Let’s Learn Japanese – an illustrated dictionary with over 1500 Japanese words


#1

[Permalink]


#2

Nice idea but I think some of the sample definitions are taken from either an old or slightly off dictionary set as I notice some unusual translations in the clothing and post office/bank pages. For example, the words used for dress are not common/right. No one says ドレス they say ワンピース and 服 could mean dress but really means clothes in general. The checkbook example which makes sense to Americans makes no sense here. Checks arent used in Japan and no one will know what you are talking about.
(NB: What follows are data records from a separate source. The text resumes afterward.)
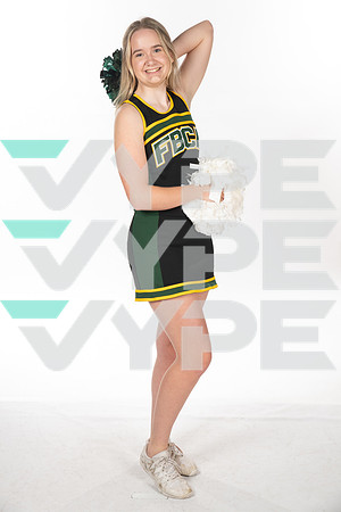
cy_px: 256
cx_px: 170
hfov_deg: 23.4
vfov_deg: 34.5
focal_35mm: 58
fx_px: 824
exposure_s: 1/400
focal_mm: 58
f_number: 8
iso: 640
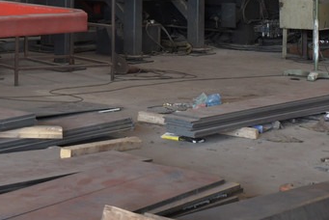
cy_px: -81
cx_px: -216
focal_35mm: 109
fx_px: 997
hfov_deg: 16.4
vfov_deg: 12.2
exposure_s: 1/200
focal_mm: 31
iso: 1000
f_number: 5.6
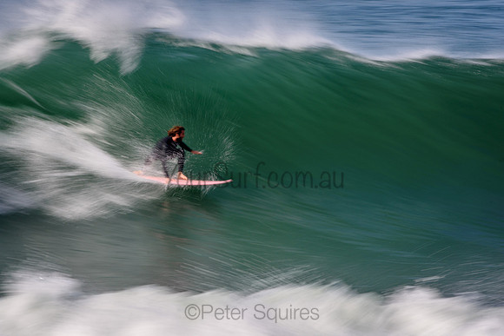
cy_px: 168
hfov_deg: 2.7
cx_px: 252
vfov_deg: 1.8
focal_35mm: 750
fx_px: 10502
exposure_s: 1/20
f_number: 18
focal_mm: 500
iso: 100
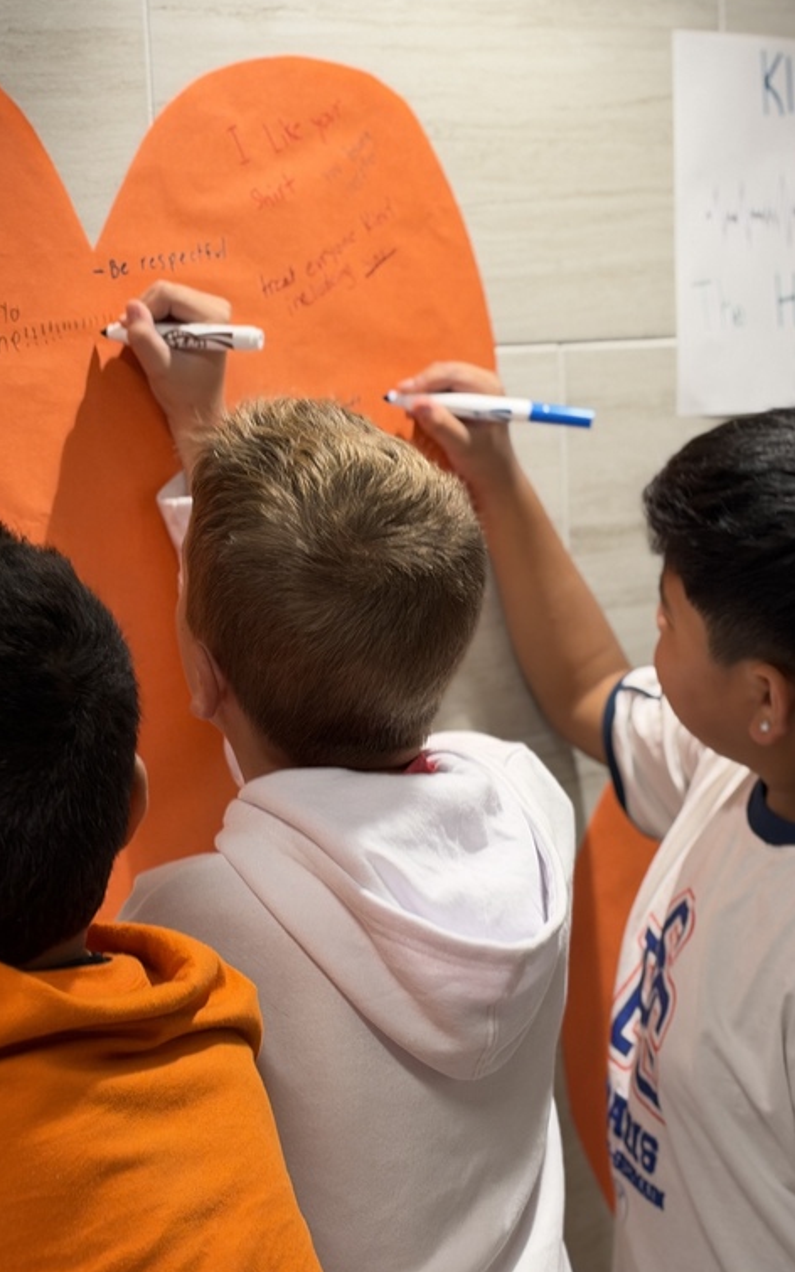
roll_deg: +2.7
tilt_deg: -5.8
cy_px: 628
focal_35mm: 69
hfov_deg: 18.8
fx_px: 2392
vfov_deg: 29.8
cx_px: 236
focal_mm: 6.93
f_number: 1.8
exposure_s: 1/60
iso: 100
But anyway, love the idea.


#3

one-piece huh? languages are weird.


#4

Checks aren’t used in America either.

This book is adorable - it reminds me of Richard Scarry. My son is learning Japanese right now and he just might need this!


#5

I would like to learn Japanese from this guy who appeared in Breaking Bad.


He seems quite fluent.


#6

Checks used to be common in the US anyway but not even the old people I know here have ever used a checkbook.


#7

Weird. I still get stuck behind people who use them in retail stores. Most recently last week at Whole Foods.

I also still use them to pay my rent. The management companies web site is atrocious. No way I’m trusting payments through it.


#8

For clarity sake, I should have specified “old people” as “old people here in Japan”.


#9

I stand corrected then. I probably should have parsed that from your original post.


#10

It’s a nice idea, but relying on romaji in the early stages of learning will do you more harm than good in the long run. The book has kanji, but doesn’t even offer the ofurigana, making the learner feel even more reliant on romaji.


#11

Checks (小切手) aren’t used in Japan, but I have never met a Japanese person who was unfamiliar with the word 小切手. I understand that they were used by corporations for transferring large amounts of money before wire transfers became common and, although personal checks are virtually unheard of, the concept is fairly easy to understand.


#12

I’m not saying that 小切手 don’t exist but rather that it is just very rare(1). Bank transfer (振込 “furikomi”) has been a function on ATMs here since they were introduced in the 70s and has been used by individuals and small businesses consistently. Medium and large businesses who prefer to have the bank paperwork just use a furikomi form from their bank. Many banks even today will send out someone to collect these forms to their more active customers.

  1. There are intact visual samples on the web.

#13

This topic was automatically closed after 5 days. New replies are no longer allowed.